Determination of the speed of the center of the apparatus

(a)

The expression for work done is given as follows,

$W=F\cdot d$

Here, F is the force applied to the body and d is the displacement of the object due to the applied force.

The expression for the change in kinetic energy is as follows,

$\mathrm{\Delta K}.\mathrm{E}.=\frac{1}{2}(\mathrm{M}+4\mathrm{m}){\mathrm{v}}^2$

Substitute all the values in equation (1).

$$\begin{gathered} \mathrm{F}.\mathrm{d}=\frac{1}{2}\left(\mathrm{M}+4\mathrm{m}\right){\mathrm{v}}^2 \\ \mathrm{v}=\sqrt{\frac{2\times \mathrm{F}.\mathrm{d}}{\mathrm{M}+4\mathrm{m}}} \end{gathered}$$

For, $\mathrm{F}=21\hspace{0.33em}\mathrm{N},\mathrm{d}=0.026\hspace{0.33em}\mathrm{m},\mathrm{M}=1.2\hspace{0.33em}\mathrm{kg}\mathrm{and}\mathrm{m}=0.4\hspace{0.33em}\mathrm{kg}.$

$$\begin{gathered} \mathrm{V}=\sqrt{\frac{2\times 21\mathrm{N}\times {\displaystyle \frac{1\mathrm{kg}.\mathrm{m}/{\mathrm{s}}^2}{1\mathrm{N}}}.0.026\mathrm{m}}{1.2\mathrm{kg}+4\times 0.4\mathrm{kg}}} \\ =0.6244\hspace{0.33em}\mathrm{m}/\mathrm{s}. \end{gathered}$$

Thus, the speed of the center of the apparatus is $0.6244\hspace{0.33em}\mathrm{m}/\mathrm{s}$.
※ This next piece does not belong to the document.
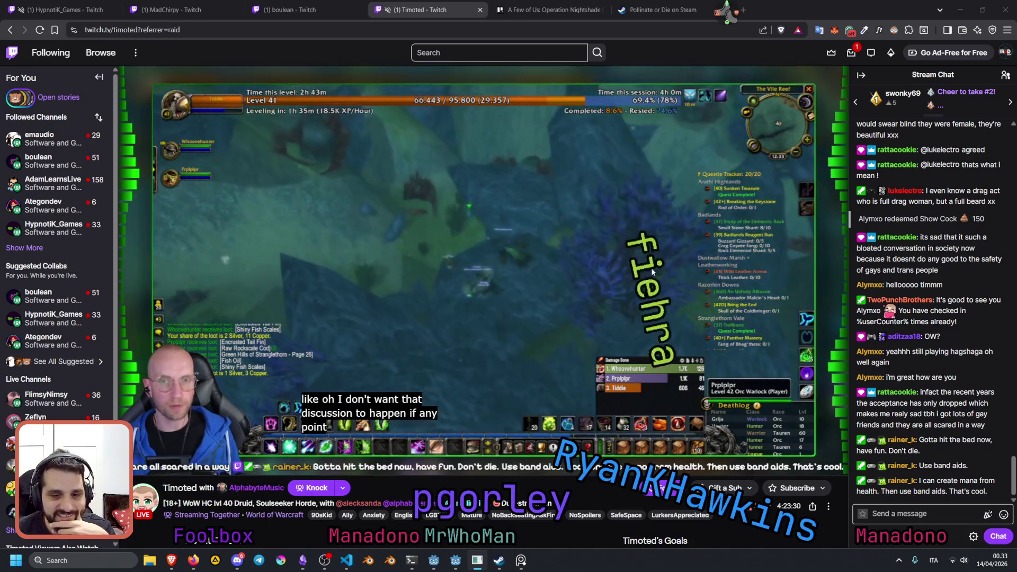
mouse_move(257, 488)
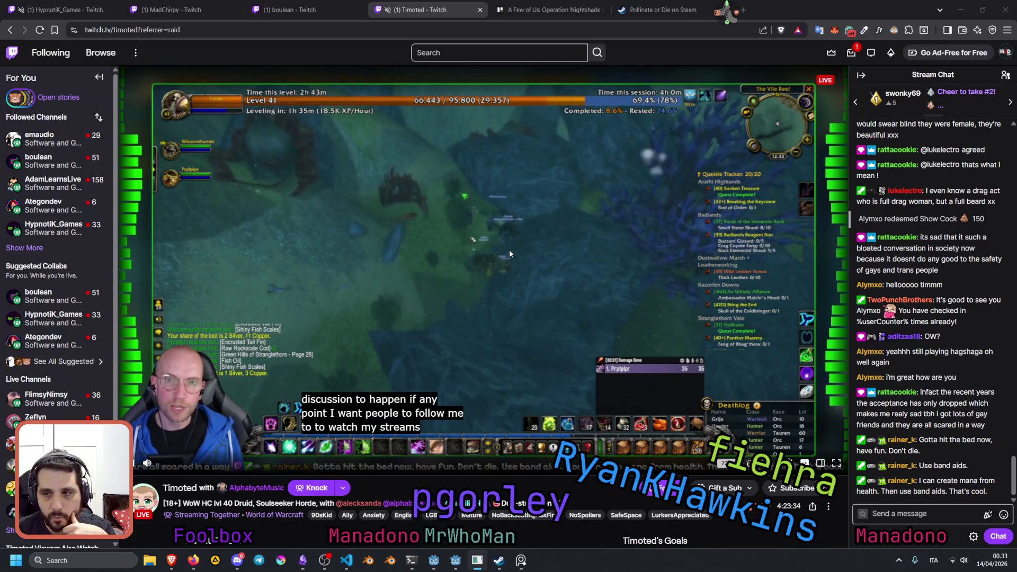
left_click(24, 247)
mouse_move(46, 251)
Determination of the angular speed of the apparatus

(b)

The expression for torque cam also be expressed as follows,

$\mathrm{T}=\mathrm{F}\times \mathrm{R}$

Here,R is the radius of the disk.

The moment of inertia for the uniform disk is given as follows,

$\mathrm{I}=\left(\frac{1}{2}{\mathrm{MR}}^2+4{\mathrm{mb}}^2\right)$

Here,b is radius of the four low mass rods.

Substitute all the values in equation (2).

$\mathrm{F}\times \mathrm{R}=\left(\frac{1}{2}{\mathrm{MR}}^2+4{\mathrm{mb}}^2\right)\mathrm{\alpha }$

Substituting all the values in the above equation,

$$\begin{gathered} 21\mathrm{N}·0.11\mathrm{m}=\left(\frac{1}{2}·1.2\mathrm{kg}.{\left(0.11\mathrm{m}\right)}^2+4.0.4\mathrm{kg}.{\left(0.14\mathrm{m}\right)}^2\right)\mathrm{a} \\ \mathrm{a}=\frac{\left(21\mathrm{N}\times {\displaystyle \frac{1\mathrm{kg}.\mathrm{m}/{\mathrm{s}}^2}{1\mathrm{N}}}\right).0.11\mathrm{m}}{\left(\frac{1}{2}·1.2\mathrm{kg}.{\left(0.11\mathrm{m}\right)}^2+4.0.4\mathrm{kg}.{\left(0.14\mathrm{m}\right)}^2\right)} \\ =\frac{2.31\mathrm{kg}.{\mathrm{m}}^2/{\mathrm{s}}^2}{\left(7.26\times {10}^{-3}\mathrm{kg}\times {\mathrm{m}}^2+0.03136\mathrm{kg}\times {\mathrm{m}}^2\right)} \\ =59.81\mathrm{red}/{\mathrm{s}}^2 \end{gathered}$$

The equation of the angular speed can be written as,

$\omega ={\omega }_0+\alpha t$

Here, ${\omega }_0$is the initial angular speed and$\omega$ is the final angular speed.

For,${\mathrm{\omega }}_0=0,\mathrm{\alpha }=59.81\mathrm{rad}/{\mathrm{s}}^2\mathrm{and}\mathrm{t}=1\hspace{0.33em}\mathrm{s}.$

$$\begin{gathered} \mathrm{\omega }=0+59.81\mathrm{rad}/{\mathrm{s}}^2\times 1\mathrm{s} \\ =59.81\hspace{0.33em}\mathrm{rad}/\mathrm{s} \end{gathered}$$

Thus, the angular speed of the apparatus is$59.81\mathrm{rad}/\mathrm{s}$.